Confidence scores and what they mean
Most AI models produce a confidence score alongside their output — a number between 0 and 1 representing how certain the model is. A cross-reference extraction model might return '0.94 confidence that this reference points to Section 4.2(b)'.
But confidence scores are tricky: - A model can be overconfident — high score on a wrong answer - Confidence is domain-specific — a model calibrated on English contracts may be systematically overconfident on Japanese ones - Raw numbers (0.94) mean nothing to a lawyer — they need to be translated into actionable signals
The PM's job is to define how raw confidence scores translate into user-facing signals.
Aji in Go means 'taste' — potential moves or complications that haven't materialized yet. Low-confidence AI suggestions are like aji: there's something there, but it hasn't been resolved. Good design acknowledges the aji without forcing a decision.
Confidence tiers in product design
Rather than showing raw numbers, convert confidence to actionable tiers:
High confidence (>0.90): Show prominently as a clear finding. User should act or explicitly dismiss.
Medium confidence (0.70–0.90): Show with a 'review recommended' label. Don't interrupt the workflow — surface in a sidebar.
Low confidence (<0.70): Don't show in the main UI. Either suppress entirely, or include in a 'possible issues' section the user can expand if they want.
These thresholds are a product decision, not a technical one. They balance the cost of false positives (user annoyance, automation bias risk) vs. false negatives (missing a real error).
Designing fallbacks and graceful degradation
Every AI feature needs a fallback for when it can't produce a confident output:
- The 'I don't know' fallback: If confidence is below threshold, don't surface anything. Better to surface nothing than a misleading low-confidence suggestion.
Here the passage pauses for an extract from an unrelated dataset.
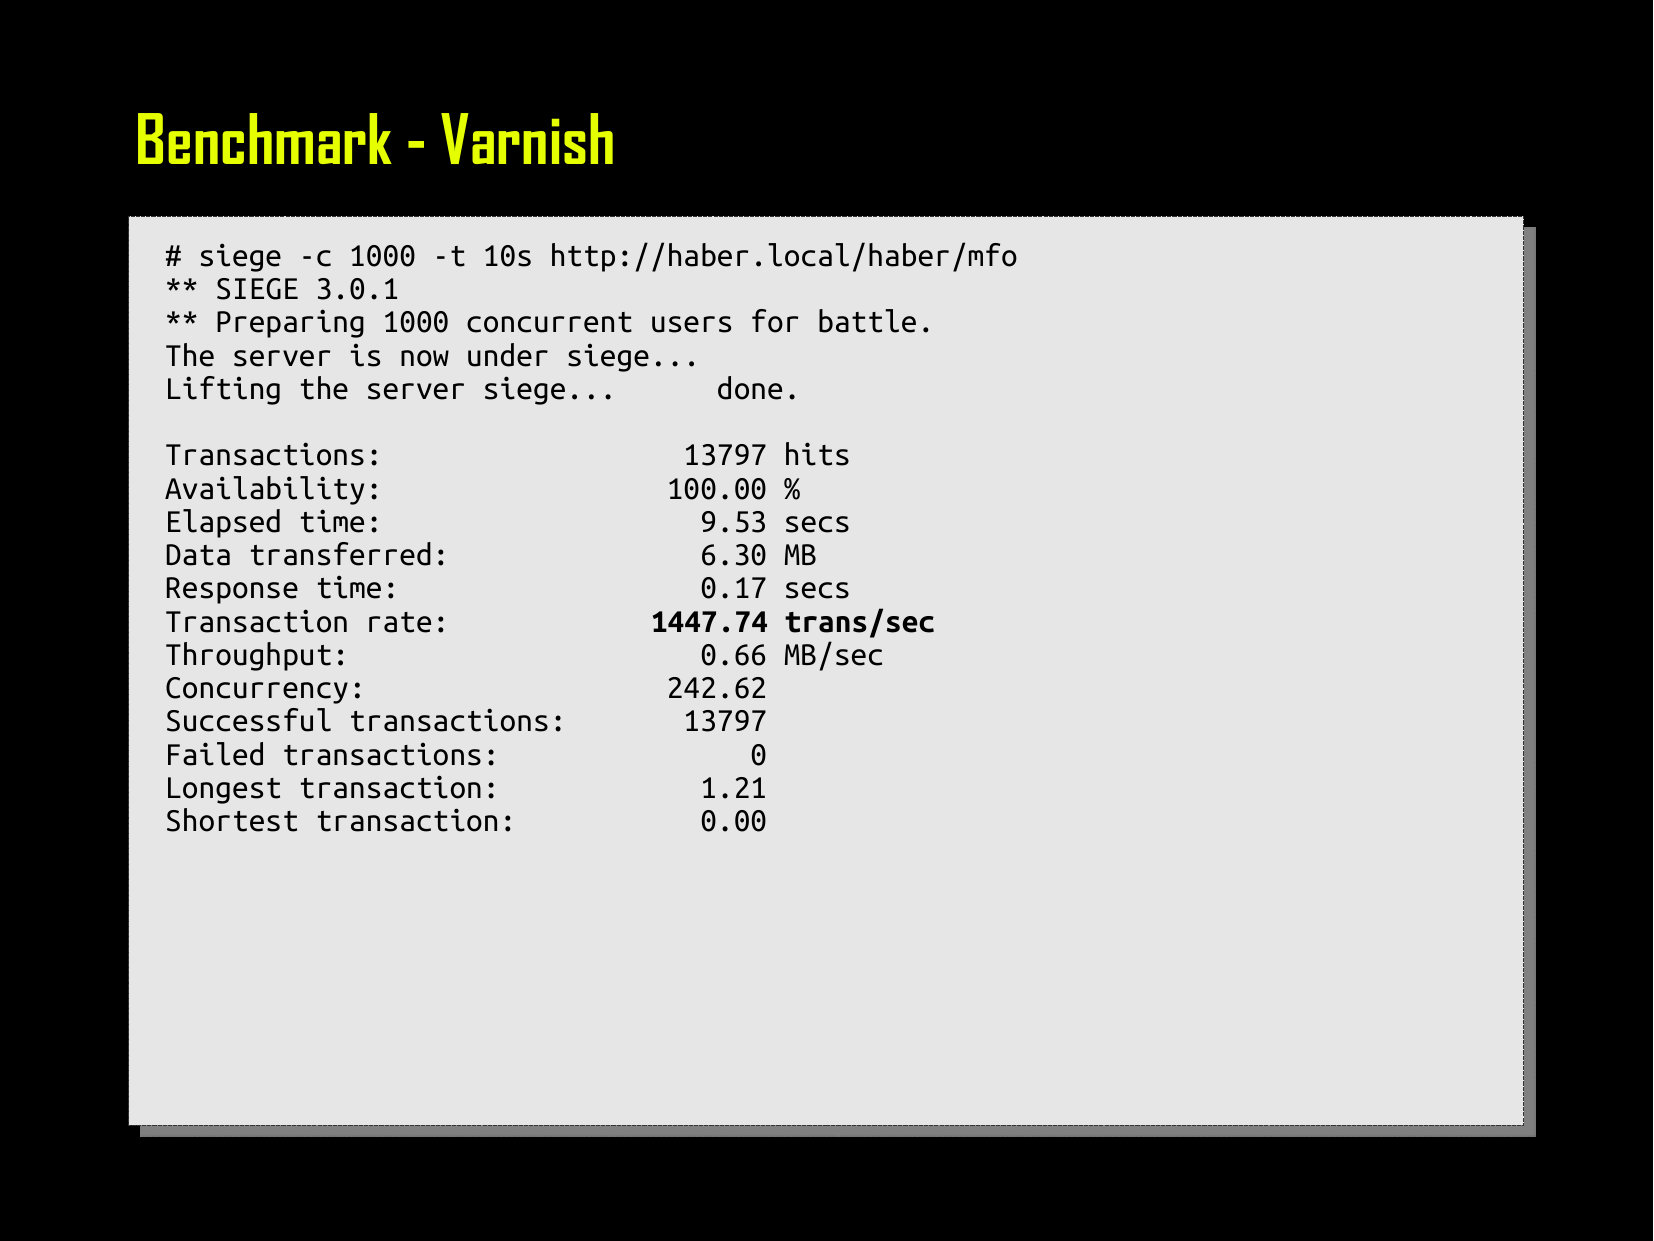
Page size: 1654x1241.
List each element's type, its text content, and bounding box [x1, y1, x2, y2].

text_box [128, 216, 1524, 1126]
text_box Benchmark - Varnish [121, 90, 634, 186]
text_box # siege -c 1000 -t 10s http://haber.local/haber/mfo ** SIEGE 3.0.1 ** Preparing 1000 concurrent users for battle. The server is now under siege... Lifting the server siege... done. Transactions: 13797 hits Availability: 100.00 % Elapsed time: 9.53 secs Data transferred: 6.30 MB Response time: 0.17 secs Transaction rate: 1447.74 trans/sec Throughput: 0.66 MB/sec Concurrency: 242.62 Successful transactions: 13797 Failed transactions: 0 Longest transaction: 1.21 Shortest transaction: 0.00 [150, 231, 1531, 883]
- The manual fallback: If the AI can't parse a section correctly (e.g., unusual formatting), fall back to showing the raw text with a note: 'This section couldn't be analyzed — review manually.'
- The scope fallback: If a feature doesn't work for a particular document type or language, disable it gracefully with an explanation, not a generic error.
At BoostDraft, graceful fallbacks are especially important because users are legal professionals who expect tools to be reliable. An AI feature that sometimes produces confusing output is worse than no AI feature.